EXERCICE PROPOSÉ A:
D'après l'article sur la réforme de l'apprentissage, à quelle date le rapport Brunet a-t-il été remis à la ministre du travail ?
EXERCICE PROPOSÉ B:
Reprenez l'article sur la réforme de l'apprentissage à l'endroit où il s'arrête et rédigez-en la suite.

EXTRAIT RETENU:
/---
Voie professionnelle : Les syndicats FSU et la réforme de l'apprentissage 

Que retiendra Edouard Philippe de la concertation sur l'apprentissage ? Il présente le 9 février les grands axes de la transformation de l'apprentissage, en compagnie de JM Blanquer, M Pénicaud et F Vidal. Le 8 février , les syndicats FSU de la voie professionnelle, le Snuep et le Snetap (enseignement agricole) ont lancé un appel pour défendre la voie professionnelle scolaire. Pour eux, la "valorisation" promise ne résiste pas à l'épreuve des chiffres.

 

Le rapport Brunet impose la promotion de l'apprentissage à l'école

 

 Remis le 30 janvier à la ministre du travail, le rapport Brunet devrait servir de base aux orientations gouvernementales annoncées le 9 février. Alors que l'apprentissage, au niveau bac et en dessous voit ses effectifs diminuer, le rapport recommande un gros effort d'information vers les élèves et les professeurs. Il demande une journée obligatoire d'information sur les métiers et l'apprentissage en 4ème et même deux journées en 3ème dont une où les élèves iraient en CFA. Le rapport Brunet demande aussi un module obligatoire de sensibilisation à l'apprentissage dans la formation initiale et continue des enseignants. Reste à savoir si cette séquence de propagande obligatoire est le  meilleur moyen de favoriser l'apprentissage auprès des enseignants.

 

Le rapport se soucie aussi de préparer les élèves des 3eme prépa pro,  des segpa et des classes des lycées professionnelles à la vie en entreprise. Il demande la création d'un enseignement de transition vers l'activité professionnelle (ETAP), évaluant l'aptitude à travailler en équipe, à respecter de srègles, à utiliser le numérique, les principes de l'entrepreneuriat. L'objectif c'est de certifier que le jeune est apte à travailler en entreprise dès la 3ème ou après. Cet enseignement prendrait la place de l'enseignement "prévention santé environnement".

 

Toujours dans le même esprit de faciliter l'entrée en entreprise, le rapport demande le regroupement des formations autour d 'un petit nombre de "socles professionnels" en seconde professionnelle. La spécialisation professionnelle se ferait plus tard. La rédaction des référentiels des formations professionnelle serait confiée aux branches professionnelles.
\---
DONNÉES FOURNIES:
/---
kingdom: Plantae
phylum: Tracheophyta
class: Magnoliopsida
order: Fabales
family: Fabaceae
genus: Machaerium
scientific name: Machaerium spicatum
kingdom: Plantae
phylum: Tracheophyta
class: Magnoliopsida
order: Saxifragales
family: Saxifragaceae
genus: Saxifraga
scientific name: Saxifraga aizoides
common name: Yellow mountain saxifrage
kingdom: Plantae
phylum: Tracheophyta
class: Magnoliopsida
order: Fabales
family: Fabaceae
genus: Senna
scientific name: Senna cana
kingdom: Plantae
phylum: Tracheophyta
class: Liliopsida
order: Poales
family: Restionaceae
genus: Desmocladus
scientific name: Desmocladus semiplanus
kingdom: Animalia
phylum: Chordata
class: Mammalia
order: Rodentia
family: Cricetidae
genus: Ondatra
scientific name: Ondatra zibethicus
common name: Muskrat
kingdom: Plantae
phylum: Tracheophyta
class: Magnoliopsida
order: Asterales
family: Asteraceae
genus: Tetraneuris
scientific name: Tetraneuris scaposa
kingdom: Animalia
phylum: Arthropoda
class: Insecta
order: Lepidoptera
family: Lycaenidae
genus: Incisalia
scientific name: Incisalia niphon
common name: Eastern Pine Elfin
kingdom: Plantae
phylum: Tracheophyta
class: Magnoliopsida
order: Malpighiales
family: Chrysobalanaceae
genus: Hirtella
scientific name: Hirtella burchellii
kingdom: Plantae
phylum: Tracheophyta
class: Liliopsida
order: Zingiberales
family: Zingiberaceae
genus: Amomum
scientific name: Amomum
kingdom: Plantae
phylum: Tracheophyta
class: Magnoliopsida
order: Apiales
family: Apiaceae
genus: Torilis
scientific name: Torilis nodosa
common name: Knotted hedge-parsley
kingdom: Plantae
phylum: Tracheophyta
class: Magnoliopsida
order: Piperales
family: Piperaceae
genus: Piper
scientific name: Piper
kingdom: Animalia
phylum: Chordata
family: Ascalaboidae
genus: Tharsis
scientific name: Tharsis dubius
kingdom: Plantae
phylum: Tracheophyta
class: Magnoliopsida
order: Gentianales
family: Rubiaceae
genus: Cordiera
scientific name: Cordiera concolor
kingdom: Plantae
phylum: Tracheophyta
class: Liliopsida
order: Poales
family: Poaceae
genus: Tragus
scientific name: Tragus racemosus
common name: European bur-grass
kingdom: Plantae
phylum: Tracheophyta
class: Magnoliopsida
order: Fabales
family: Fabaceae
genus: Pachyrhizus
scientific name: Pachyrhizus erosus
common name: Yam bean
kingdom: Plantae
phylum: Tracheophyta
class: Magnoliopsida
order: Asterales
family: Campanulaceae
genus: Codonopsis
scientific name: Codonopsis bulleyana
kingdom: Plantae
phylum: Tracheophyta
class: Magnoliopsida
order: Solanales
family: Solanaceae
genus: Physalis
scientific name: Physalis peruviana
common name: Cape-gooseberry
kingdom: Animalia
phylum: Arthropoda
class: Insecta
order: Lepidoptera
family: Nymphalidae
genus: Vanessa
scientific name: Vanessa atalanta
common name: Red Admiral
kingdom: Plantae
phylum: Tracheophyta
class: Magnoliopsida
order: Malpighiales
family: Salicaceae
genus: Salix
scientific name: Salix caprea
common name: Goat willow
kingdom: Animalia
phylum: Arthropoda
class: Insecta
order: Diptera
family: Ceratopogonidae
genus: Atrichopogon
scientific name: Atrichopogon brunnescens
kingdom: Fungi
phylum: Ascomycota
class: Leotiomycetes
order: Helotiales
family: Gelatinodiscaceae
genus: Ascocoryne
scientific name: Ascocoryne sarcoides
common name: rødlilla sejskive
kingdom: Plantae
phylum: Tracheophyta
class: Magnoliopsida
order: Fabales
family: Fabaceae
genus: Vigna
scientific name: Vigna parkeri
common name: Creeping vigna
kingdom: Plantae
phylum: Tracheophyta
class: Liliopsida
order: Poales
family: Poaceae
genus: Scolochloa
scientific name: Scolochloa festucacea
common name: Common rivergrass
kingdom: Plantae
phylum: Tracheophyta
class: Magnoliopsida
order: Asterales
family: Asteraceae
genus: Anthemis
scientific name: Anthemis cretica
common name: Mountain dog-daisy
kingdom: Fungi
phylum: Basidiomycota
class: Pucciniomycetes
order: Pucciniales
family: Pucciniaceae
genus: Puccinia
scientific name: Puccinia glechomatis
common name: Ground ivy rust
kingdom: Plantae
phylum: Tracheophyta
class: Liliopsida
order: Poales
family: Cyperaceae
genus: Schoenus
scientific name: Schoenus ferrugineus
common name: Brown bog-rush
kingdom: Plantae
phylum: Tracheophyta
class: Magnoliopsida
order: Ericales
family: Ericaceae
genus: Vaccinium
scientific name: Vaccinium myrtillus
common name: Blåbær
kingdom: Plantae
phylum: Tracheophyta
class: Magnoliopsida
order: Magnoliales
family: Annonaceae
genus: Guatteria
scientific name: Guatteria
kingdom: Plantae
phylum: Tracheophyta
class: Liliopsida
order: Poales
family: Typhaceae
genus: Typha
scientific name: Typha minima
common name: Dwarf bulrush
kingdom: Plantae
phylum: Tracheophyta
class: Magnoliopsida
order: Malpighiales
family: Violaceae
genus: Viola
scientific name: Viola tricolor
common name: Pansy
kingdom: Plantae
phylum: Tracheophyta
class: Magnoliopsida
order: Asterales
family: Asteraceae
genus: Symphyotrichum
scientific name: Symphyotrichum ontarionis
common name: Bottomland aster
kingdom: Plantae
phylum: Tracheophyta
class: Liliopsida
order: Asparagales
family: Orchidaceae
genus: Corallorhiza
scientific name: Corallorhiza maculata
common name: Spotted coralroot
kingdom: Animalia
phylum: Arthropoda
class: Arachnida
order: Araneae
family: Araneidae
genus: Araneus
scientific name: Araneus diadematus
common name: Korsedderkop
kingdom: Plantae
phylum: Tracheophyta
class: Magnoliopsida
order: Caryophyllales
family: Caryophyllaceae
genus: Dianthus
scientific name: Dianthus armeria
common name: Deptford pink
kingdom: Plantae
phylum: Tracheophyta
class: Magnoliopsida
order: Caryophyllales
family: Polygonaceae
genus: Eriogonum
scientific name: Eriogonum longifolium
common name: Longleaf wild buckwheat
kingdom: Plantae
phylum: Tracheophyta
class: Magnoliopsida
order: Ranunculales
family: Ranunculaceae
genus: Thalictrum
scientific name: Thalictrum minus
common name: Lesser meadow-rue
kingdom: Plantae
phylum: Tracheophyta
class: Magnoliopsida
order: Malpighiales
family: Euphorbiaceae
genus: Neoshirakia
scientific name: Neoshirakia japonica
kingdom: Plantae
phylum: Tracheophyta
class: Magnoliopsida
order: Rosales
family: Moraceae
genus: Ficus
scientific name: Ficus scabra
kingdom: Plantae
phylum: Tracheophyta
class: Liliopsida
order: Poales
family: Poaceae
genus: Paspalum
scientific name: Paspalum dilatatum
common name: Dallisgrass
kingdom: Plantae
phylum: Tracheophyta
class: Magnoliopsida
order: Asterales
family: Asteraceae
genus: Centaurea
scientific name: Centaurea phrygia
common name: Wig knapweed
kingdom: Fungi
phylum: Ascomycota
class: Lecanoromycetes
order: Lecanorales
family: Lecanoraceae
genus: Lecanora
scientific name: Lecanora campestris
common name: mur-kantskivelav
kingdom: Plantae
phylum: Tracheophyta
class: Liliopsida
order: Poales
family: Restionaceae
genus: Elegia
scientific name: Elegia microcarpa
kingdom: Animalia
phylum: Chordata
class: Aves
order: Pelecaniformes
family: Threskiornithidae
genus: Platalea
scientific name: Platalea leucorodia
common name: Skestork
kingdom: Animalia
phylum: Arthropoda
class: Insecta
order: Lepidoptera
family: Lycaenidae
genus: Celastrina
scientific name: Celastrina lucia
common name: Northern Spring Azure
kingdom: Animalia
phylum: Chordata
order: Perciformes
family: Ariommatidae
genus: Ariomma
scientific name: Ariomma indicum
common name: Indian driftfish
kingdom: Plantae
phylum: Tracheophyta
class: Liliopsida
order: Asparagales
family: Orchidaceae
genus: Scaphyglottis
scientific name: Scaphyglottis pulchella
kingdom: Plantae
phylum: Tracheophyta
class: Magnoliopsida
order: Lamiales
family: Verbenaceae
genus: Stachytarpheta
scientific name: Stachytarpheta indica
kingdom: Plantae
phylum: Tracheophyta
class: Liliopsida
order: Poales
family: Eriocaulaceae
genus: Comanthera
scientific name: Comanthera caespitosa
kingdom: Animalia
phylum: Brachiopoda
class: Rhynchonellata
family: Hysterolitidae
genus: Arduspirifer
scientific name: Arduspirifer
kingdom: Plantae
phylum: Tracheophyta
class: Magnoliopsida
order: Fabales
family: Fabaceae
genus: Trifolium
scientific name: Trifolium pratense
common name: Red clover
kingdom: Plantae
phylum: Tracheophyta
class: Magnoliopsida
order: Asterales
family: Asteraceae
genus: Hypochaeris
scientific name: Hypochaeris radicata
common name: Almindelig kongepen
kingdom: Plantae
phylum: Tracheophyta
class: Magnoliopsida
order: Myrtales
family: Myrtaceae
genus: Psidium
\---
RÉPONSE ATTENDUE A:
Le 30 janvier.

RÉPONSE ATTENDUE B:
 

Enfin le rapport recommande aussi de lever des restrictions légales portant sur les apprentis mineurs en ce qui concerne la durée du travail ou le travail de nuit.

 

Deux questions à trancher : le pilotage et le financement

 

Le rapport n'a par contre pas tout arbitrer. Deux sujets épineux sont tranchés par E Philippe le 9 février. Le premier concerne le pilotage de l'apprentissage. Sera-t-il confié aux régions ou aux branches professionnelles ? Le Medef semble avoir obtenu gain de cause. Mais les régions ont de bons arguments car leur retrait mettrait fin au maillage territorial des CFA. Elles seules peuvent, avec la carte des formations, proposer un maillage des formations en accord avec la réalité économique locale et sans concurrencer les lycées professionnelles.  Confier le financement aux branches professionnelles aboutirait à concentrer les moyens sur les grandes branches au détriment des petits CFA et des régions isolées.

 

La seconde concerne le financement. E Macron avait promis que la taxe d'apprentissage irait aux CFA. Mais cette décision priverait les lycées professionnels de fonds strictement indispensables. Là aussi l'arbitrage du premier ministre est attendu. Mais sa marge de manoeuvre semble courte.

 

L'apprentissage peut-il concurrencer le lycée professionnel ?

 

Le 8 février, lors d'un ultime colloque, le Snuep Fsu et le Snetap Fsu se sont livrés à une critique en règle de l'apprentissage. Ils ont eu beau jeu de montrer que l'apprentissage ne s'étend que dans le post bac. Pour la sociologue F Maillard, les entreprises ne s'engagent pas dans la formation des mineurs. L'apprentissage au niveau CAP ou bac n'existe que dans quelques branches seulement. La tentative gouvernementale de forcer le développement de l'apprentissage a de fortes chances de se briser sur l'apathie des entreprises peu enclines à financer la formation des jeunes.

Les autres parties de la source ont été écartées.